The sweet, sweet taste of alphonsos might sour India’s mega power dreams.
The government finds itself confronted by a determined group of alphonso mango farmers who have refused to yield even an inch of their land for the proposed 4,000 megawatt ultra-mega power project (UMPP) in Girye in coastal Maharashtra.
Girye in Maharashtra, Power Minister Sushil Kumar Shinde’s home state, according to sources was chosen after the Central Electricity Commission carried out a detailed feasibility study and gave its go-ahead completely overlooking sensitivities of local alphonso growers.
The 3,000-acre piece of land originally earmarked for the project spreads over four villages with a population of about 4,000. As much as 75 per cent of the proposed site is within the alphonso farming belt.
Government sources admit that these farmers have spurned the government’s relief and rehabilitation offers as they feel that no new site would be suited for alphonso farming.
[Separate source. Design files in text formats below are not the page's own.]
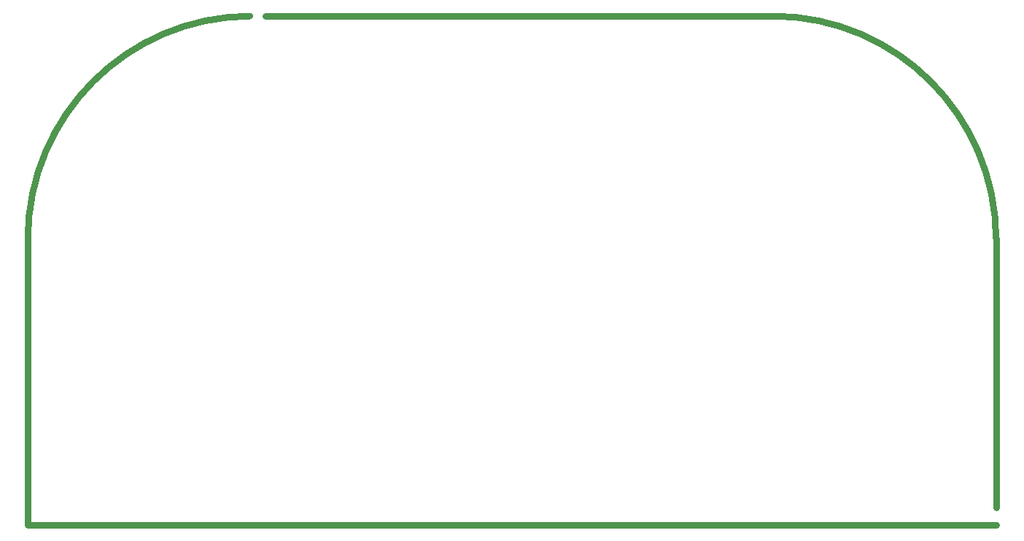
<source format=gbr>
G04 #@! TF.GenerationSoftware,KiCad,Pcbnew,8.0.3*
G04 #@! TF.CreationDate,2024-07-30T16:09:55+10:00*
G04 #@! TF.ProjectId,colecovision_controller,636f6c65-636f-4766-9973-696f6e5f636f,rev?*
G04 #@! TF.SameCoordinates,Original*
G04 #@! TF.FileFunction,Other,ECO1*
%FSLAX46Y46*%
G04 Gerber Fmt 4.6, Leading zero omitted, Abs format (unit mm)*
G04 Created by KiCad (PCBNEW 8.0.3) date 2024-07-30 16:09:55*
%MOMM*%
%LPD*%
G01*
G04 APERTURE LIST*
%ADD10C,0.800100*%
G04 APERTURE END LIST*
D10*
X199126926Y-97459818D02*
X199126926Y-128701800D01*
X86728282Y-97463426D02*
G75*
G02*
X112509300Y-71678800I25908018J-123374D01*
G01*
X199123300Y-130733800D02*
X86728300Y-130733800D01*
X173342300Y-71678800D02*
G75*
G02*
X199126922Y-97459818I-123370J-25908010D01*
G01*
X86728300Y-130733800D02*
X86728282Y-97463426D01*
X114350800Y-71678800D02*
X173342300Y-71678800D01*
M02*

</source>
After two decades, Indian mangoes, especially the mouthwatering alphonsos, have found their way into lucrative the US market and farmers believe that uprooting them from the conventional farming areas would let go India’s advantage in new found global mango bazaar.
Many Indian business conglomerates, including Reliance Industries, Bharti, and ITC, have also chosen to cash in on the boom and are investing heavily in mango farming. India is the largest producer of mangoes producing 10.9 million metric tonne.
A confused government would now have to look for an alternate site in Maharashtra for the proposed UMPP. “Girye was one of the first site identified for an UMPP and if the site is abandoned it would be a huge loss of face for the government and would jolt investors confidence,” a source said.
However, there has been no official communication from the Maharashtra government about a new site or abandoning of the originally proposed site, he added.
A Parliamentary panel has also rapped the government for the tardy implementation of the ambitious ultra-mega power projects as environmental concerns, location disputes and differences with state governments continue to dog many of the planned projects.
Of the 9 locations identified for UMPPs, three including Girye in Maharashtra, Akaltara in Chattisgarh and Tadri in Karnataka may have to be eventually abandoned. Despite being a pit head project, the Akaltara project has been dogged by coal linkage issues, while the Tadri project has been delayed due to various reasons, including the unstable political situation in Karnataka.